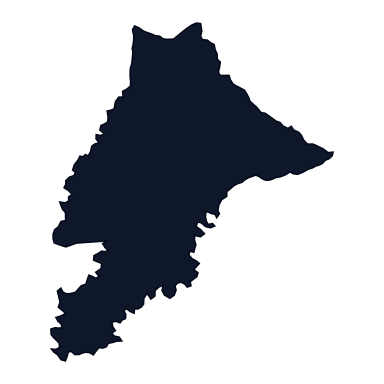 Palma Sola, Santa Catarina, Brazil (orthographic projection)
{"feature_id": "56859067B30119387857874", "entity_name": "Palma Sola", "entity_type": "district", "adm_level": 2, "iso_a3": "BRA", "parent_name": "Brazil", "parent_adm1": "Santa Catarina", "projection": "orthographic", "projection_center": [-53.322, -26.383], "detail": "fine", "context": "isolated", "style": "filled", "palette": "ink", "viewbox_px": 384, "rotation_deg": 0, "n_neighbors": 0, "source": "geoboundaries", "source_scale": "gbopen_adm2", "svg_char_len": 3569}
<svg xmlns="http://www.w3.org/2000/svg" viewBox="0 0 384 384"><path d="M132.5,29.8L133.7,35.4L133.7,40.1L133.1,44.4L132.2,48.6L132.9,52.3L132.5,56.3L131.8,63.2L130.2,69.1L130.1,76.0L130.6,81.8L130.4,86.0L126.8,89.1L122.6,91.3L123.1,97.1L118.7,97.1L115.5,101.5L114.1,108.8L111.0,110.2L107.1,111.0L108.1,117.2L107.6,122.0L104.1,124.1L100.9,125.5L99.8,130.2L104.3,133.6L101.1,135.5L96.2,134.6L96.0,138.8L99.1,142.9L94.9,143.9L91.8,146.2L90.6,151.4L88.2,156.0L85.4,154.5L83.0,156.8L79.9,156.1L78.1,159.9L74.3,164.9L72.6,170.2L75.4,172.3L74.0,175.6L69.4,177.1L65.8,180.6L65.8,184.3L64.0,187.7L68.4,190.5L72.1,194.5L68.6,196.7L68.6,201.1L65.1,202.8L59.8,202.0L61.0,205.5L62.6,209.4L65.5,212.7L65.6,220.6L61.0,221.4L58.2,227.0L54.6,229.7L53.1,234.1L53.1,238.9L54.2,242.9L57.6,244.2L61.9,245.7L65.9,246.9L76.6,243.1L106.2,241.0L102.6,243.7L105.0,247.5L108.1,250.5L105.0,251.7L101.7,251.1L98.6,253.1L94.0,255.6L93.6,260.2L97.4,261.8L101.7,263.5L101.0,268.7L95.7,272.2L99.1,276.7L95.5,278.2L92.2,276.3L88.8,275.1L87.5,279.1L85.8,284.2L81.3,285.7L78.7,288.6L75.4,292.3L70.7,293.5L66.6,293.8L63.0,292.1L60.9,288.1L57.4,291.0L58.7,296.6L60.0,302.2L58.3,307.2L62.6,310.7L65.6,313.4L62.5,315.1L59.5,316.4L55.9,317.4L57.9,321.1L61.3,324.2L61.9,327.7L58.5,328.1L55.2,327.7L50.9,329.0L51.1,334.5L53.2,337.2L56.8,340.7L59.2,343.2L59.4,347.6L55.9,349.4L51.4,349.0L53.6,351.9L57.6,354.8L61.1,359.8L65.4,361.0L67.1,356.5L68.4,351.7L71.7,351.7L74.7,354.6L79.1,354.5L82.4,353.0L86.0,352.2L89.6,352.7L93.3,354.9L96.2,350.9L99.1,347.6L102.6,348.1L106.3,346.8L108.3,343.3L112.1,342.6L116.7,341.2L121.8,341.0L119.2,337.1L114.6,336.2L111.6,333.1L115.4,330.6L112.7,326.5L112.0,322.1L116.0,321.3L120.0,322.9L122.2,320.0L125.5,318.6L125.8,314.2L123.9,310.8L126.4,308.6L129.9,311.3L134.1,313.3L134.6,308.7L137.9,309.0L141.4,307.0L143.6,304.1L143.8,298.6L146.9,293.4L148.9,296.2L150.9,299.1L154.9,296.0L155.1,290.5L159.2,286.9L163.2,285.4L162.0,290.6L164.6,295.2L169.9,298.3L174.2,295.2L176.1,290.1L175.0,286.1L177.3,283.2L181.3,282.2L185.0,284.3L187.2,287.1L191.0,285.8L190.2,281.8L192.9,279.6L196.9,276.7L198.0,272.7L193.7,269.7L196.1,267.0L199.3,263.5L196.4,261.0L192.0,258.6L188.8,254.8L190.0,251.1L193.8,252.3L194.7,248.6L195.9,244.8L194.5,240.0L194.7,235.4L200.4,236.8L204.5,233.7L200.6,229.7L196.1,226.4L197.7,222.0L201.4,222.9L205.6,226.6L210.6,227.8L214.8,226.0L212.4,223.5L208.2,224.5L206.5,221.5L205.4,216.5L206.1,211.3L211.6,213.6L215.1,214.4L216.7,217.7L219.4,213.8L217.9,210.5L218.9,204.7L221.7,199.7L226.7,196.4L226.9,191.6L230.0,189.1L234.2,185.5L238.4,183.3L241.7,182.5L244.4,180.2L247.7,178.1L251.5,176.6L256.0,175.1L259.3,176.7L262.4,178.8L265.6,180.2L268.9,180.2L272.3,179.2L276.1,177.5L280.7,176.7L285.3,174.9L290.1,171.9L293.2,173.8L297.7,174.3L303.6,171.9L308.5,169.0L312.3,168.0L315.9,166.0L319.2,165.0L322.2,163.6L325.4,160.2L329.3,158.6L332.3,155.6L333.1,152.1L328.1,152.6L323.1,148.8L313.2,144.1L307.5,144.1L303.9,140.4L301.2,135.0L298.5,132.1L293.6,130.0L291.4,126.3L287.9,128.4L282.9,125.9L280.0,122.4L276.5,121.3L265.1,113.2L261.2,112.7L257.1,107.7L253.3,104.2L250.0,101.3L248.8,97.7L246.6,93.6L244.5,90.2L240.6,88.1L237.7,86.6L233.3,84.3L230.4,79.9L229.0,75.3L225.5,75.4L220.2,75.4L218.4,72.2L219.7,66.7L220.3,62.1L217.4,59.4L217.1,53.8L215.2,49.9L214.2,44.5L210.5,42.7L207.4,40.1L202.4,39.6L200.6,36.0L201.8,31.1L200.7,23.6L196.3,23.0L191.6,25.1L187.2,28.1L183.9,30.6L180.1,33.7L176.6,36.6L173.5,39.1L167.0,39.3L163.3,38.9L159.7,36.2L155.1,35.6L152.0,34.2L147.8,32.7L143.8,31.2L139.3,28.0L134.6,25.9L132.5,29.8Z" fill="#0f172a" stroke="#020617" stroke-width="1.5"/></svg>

==

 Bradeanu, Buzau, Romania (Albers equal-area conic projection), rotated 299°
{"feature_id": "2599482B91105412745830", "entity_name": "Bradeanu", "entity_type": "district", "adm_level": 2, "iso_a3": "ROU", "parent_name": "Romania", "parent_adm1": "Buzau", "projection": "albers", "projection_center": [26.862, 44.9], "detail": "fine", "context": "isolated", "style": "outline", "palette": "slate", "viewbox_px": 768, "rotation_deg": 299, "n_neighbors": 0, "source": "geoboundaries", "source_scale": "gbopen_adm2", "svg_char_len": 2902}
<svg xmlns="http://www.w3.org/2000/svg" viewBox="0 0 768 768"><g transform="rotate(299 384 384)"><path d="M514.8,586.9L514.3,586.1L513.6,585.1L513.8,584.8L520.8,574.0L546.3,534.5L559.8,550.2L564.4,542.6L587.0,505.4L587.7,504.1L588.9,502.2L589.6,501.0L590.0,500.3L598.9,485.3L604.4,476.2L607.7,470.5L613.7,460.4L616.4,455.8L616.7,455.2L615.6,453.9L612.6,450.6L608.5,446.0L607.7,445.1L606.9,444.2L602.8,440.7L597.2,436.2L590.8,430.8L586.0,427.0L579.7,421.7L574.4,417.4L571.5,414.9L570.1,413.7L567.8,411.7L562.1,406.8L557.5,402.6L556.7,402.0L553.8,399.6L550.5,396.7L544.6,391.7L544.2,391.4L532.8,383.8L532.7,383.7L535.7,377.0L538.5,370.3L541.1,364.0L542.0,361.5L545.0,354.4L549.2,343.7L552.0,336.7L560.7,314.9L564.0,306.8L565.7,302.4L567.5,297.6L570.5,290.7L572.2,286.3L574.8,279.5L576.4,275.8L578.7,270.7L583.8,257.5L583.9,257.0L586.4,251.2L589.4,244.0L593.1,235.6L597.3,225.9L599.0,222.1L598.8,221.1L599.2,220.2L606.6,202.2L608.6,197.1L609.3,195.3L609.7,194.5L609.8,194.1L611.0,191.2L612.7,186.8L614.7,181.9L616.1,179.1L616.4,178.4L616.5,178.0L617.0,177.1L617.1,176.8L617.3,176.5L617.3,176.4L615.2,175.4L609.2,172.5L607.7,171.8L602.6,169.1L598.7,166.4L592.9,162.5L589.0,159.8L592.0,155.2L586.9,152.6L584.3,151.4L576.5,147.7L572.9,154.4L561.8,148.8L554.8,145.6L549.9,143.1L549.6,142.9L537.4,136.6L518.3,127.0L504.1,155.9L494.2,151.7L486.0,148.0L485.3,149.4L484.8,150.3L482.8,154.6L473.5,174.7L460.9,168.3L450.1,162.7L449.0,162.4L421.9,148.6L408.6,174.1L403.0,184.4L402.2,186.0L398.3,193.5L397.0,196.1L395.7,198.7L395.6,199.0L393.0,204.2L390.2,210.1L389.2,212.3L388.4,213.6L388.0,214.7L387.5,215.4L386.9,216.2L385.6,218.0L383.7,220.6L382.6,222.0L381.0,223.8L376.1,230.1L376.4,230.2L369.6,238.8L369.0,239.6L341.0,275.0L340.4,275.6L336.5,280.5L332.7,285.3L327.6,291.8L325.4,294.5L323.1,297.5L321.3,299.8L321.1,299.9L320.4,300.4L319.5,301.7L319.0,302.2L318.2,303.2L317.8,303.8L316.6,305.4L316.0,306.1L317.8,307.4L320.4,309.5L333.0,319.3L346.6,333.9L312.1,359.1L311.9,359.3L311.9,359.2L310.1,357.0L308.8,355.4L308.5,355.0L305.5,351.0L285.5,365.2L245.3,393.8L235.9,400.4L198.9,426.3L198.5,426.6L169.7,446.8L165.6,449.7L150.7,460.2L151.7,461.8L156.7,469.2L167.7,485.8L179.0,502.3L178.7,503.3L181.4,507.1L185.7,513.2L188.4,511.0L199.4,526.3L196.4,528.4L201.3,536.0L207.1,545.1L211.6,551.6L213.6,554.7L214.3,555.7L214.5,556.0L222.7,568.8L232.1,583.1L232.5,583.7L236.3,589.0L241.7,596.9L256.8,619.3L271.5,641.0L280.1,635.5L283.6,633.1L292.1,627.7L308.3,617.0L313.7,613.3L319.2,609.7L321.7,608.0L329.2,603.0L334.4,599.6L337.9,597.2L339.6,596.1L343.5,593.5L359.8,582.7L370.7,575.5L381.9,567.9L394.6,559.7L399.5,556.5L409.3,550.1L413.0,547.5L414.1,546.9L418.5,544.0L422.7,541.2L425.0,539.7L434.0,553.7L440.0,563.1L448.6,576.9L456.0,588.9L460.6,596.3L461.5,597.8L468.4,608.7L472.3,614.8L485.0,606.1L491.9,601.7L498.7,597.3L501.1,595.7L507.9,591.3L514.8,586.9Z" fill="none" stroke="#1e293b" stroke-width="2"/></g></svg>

* * *

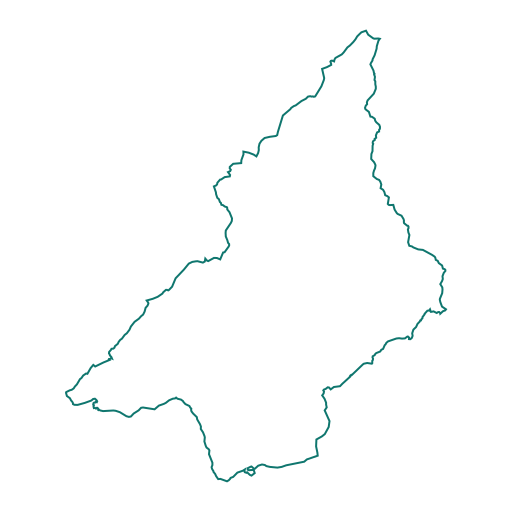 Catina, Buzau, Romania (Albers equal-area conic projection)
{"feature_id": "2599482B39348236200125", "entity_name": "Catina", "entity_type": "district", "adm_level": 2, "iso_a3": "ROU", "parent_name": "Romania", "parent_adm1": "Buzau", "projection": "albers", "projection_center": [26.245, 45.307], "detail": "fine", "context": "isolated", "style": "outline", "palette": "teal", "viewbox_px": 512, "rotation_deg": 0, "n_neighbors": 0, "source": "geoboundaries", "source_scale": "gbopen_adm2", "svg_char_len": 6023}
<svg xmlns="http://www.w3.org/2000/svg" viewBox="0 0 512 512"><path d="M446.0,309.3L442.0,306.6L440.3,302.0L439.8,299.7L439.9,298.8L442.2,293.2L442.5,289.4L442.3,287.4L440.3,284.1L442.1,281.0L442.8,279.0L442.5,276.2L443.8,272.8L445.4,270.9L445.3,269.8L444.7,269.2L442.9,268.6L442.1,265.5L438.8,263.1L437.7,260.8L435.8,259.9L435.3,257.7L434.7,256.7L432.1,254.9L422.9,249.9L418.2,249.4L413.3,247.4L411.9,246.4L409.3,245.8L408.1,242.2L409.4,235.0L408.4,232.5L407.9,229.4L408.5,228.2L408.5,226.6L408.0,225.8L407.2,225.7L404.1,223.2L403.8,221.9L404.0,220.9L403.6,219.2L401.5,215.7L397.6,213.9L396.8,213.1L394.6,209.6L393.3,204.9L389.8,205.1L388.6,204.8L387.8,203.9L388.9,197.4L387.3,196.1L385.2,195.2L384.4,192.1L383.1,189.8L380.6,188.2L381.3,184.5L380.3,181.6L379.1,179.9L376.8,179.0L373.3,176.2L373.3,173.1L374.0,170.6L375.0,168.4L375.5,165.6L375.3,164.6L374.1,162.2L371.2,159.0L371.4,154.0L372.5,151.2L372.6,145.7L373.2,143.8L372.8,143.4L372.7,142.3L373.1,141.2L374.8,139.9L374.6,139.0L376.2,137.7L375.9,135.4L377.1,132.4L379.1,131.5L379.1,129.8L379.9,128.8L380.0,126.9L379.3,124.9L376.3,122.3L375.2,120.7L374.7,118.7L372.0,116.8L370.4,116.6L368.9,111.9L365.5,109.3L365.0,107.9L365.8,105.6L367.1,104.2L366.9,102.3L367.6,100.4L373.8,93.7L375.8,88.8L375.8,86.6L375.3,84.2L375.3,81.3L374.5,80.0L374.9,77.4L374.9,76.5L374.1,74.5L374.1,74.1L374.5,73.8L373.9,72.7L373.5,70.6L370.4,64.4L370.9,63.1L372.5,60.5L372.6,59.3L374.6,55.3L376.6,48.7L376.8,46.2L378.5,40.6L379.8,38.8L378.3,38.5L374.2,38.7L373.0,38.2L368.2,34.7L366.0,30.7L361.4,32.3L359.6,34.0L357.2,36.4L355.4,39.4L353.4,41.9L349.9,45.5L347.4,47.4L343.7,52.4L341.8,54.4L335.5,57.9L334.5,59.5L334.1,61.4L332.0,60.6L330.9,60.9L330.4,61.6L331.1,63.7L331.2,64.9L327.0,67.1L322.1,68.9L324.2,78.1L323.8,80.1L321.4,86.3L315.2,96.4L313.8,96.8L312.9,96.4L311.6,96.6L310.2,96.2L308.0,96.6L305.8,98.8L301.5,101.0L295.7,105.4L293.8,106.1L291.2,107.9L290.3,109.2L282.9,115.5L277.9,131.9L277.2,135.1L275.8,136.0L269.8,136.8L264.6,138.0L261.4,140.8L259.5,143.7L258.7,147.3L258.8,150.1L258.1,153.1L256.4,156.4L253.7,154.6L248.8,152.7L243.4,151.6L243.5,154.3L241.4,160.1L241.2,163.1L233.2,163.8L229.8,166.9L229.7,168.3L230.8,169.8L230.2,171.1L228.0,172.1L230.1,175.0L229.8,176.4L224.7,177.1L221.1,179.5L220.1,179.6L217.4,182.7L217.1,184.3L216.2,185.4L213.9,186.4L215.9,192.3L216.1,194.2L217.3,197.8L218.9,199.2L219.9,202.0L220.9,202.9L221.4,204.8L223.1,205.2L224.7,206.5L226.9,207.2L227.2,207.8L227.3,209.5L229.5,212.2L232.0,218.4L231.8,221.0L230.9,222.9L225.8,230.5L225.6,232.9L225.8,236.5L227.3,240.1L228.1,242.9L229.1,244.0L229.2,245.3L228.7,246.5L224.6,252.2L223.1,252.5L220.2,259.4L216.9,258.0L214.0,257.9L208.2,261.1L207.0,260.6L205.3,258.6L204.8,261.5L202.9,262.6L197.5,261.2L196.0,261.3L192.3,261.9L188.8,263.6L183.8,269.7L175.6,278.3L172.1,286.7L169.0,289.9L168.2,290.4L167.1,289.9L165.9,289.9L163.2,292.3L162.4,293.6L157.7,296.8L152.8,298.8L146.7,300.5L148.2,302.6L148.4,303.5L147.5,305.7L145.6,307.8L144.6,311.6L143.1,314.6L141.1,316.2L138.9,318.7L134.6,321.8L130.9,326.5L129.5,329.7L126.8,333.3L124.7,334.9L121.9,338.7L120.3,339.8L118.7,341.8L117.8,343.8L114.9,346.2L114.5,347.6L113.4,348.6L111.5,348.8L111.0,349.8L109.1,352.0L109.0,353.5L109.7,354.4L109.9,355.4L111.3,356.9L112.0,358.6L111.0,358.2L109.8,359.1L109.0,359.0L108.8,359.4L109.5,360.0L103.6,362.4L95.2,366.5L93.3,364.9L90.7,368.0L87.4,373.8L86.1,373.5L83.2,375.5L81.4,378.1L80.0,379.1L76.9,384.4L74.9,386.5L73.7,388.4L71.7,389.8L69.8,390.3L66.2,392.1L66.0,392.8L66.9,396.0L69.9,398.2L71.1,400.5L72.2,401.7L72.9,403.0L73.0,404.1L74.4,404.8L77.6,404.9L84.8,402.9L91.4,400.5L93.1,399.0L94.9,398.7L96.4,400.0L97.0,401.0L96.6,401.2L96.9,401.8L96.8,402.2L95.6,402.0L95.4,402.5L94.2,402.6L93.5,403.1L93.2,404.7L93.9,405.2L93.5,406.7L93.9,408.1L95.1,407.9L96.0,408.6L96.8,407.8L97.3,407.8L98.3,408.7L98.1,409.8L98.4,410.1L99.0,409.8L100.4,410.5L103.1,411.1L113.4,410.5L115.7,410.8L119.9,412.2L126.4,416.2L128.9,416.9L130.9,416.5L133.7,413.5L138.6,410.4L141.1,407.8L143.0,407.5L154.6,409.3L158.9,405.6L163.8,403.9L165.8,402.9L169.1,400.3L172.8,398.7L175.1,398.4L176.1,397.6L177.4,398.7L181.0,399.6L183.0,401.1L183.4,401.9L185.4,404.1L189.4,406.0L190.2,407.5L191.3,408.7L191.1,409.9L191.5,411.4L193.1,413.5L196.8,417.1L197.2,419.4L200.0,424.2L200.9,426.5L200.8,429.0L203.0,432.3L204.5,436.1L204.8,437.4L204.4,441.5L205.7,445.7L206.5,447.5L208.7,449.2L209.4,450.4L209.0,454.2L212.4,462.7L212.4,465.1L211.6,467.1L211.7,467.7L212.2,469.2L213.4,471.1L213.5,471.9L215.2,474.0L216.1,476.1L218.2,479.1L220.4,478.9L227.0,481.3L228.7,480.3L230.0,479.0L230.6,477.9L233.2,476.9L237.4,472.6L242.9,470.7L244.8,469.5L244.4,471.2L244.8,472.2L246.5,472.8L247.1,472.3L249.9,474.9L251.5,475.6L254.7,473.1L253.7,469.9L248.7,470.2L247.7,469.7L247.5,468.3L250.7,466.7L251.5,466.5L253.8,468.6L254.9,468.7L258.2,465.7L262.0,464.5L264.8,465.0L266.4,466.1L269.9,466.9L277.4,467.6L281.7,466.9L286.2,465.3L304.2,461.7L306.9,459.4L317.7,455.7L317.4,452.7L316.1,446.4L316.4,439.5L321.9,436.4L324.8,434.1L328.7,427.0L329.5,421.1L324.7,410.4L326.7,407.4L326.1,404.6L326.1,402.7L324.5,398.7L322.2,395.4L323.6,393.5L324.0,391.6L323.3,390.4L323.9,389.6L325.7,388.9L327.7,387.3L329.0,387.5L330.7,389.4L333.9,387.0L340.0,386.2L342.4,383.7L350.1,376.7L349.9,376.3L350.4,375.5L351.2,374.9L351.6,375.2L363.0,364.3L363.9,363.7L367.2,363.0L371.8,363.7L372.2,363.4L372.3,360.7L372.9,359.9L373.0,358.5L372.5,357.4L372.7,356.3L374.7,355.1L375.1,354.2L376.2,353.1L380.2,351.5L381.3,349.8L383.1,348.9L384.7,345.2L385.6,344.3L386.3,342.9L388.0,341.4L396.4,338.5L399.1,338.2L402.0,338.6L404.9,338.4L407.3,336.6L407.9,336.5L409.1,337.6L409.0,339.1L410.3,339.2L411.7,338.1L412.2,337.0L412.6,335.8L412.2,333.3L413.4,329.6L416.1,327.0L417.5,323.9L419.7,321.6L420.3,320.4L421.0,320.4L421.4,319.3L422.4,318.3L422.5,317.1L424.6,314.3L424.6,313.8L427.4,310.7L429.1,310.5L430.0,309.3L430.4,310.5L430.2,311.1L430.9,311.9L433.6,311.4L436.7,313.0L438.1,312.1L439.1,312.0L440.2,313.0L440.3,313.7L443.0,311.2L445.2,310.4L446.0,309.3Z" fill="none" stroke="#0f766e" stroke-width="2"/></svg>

## The task
Give only the number of lines in the records above that contain the string "style", counting matches only where the case is the same.

## Task response
3